* [Prompt]
Your task is to repeat the records exactly from the line containing "COMPETITIVE MARKET" onward, through the final line.

* [Given records]
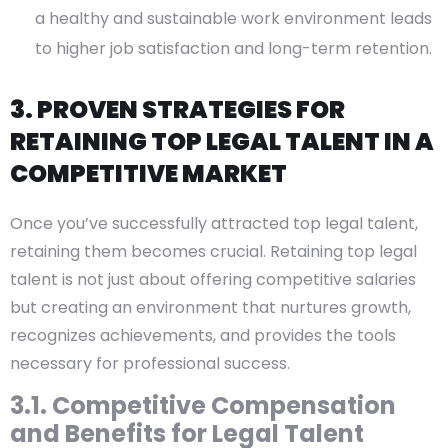
a healthy and sustainable work environment leads
to higher job satisfaction and long-term retention.
3. PROVEN STRATEGIES FOR
RETAINING TOP LEGAL TALENT IN A
COMPETITIVE MARKET
Once you’ve successfully attracted top legal talent,
retaining them becomes crucial. Retaining top legal
talent is not just about offering competitive salaries
but creating an environment that nurtures growth,
recognizes achievements, and provides the tools
necessary for professional success.
3.1. Competitive Compensation
and Benefits for Legal Talent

* [Solution]
COMPETITIVE MARKET
Once you’ve successfully attracted top legal talent,
retaining them becomes crucial. Retaining top legal
talent is not just about offering competitive salaries
but creating an environment that nurtures growth,
recognizes achievements, and provides the tools
necessary for professional success.
3.1. Competitive Compensation
and Benefits for Legal Talent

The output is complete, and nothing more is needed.